County engineers determined conditions at the intersection didn't justify installing a traffic light, Kroboth said previously. State and county laws require an intersection to meet one of eight scenarios in a Federal Highway Administration manual before a light can be installed, he said.
If further measures are needed, the county could consider rumble strips, speed cameras or a full-time radar speed display, Kroboth said in August.
In a phone interview Friday, Aleshire said looking at some of those alternative solutions would be a "logical progression," given the frequency of crashes at the intersection.

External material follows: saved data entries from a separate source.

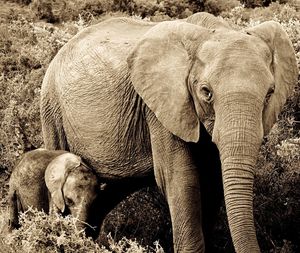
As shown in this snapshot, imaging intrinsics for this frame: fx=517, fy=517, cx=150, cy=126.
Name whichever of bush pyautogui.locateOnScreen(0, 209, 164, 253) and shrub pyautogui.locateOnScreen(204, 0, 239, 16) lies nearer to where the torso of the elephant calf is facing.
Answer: the bush

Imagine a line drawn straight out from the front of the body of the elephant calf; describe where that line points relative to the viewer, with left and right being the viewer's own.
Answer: facing the viewer and to the right of the viewer

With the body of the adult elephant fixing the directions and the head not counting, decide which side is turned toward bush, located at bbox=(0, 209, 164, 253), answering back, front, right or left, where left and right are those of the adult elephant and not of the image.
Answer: right

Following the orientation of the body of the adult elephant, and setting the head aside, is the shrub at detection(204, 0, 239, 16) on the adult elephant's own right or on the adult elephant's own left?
on the adult elephant's own left

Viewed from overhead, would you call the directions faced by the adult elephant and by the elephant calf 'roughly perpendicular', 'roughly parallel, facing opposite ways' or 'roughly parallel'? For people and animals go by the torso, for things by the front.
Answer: roughly parallel

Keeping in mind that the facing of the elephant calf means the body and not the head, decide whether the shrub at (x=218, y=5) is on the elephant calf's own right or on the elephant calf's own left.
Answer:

"Over the course of the last year, our staff has evaluated the intersection, they have put in place additional safety measures, and it appears -- as we sort of get these reports and e-mails on a monthly basis it seems -- that those measures are not 100 percent effective," Aleshire said.
Aleshire stressed that most of the accidents near the intersection have appeared to stem from driver error, but he said officials should discuss whether additional improvements could influence drivers to slow down and pay more attention.
He said he didn't know if a stop light was the best solution, but he thought something more drastic than the previous changes should be considered.
"I don't know how many more 'minor improvements' you can make to that intersection until you get to that step and you've addressed the concern that still obviously exists there," Aleshire said.
Hagerstown City Councilwoman Ashley Haywood said in an e-mail Friday she would like to see the matter on the agenda for an upcoming joint meeting between the city council and county commissioners.
Other county commissioners said they were open to the discussion.
Commissioner James F. Kercheval said he was not opposed to anything staff might bring up, but he had reservations about a stop light for the intersection because the curve of the road could lead to rear-end collisions. He stressed he would consider the intersection objectively and not base his response on the number of e-mails he receives.
Commissioner William J. Wivell said he thought the county's public works department was on top of the situation.
"I certainly have no problem with doing whatever it takes to make it safer for residents," he said.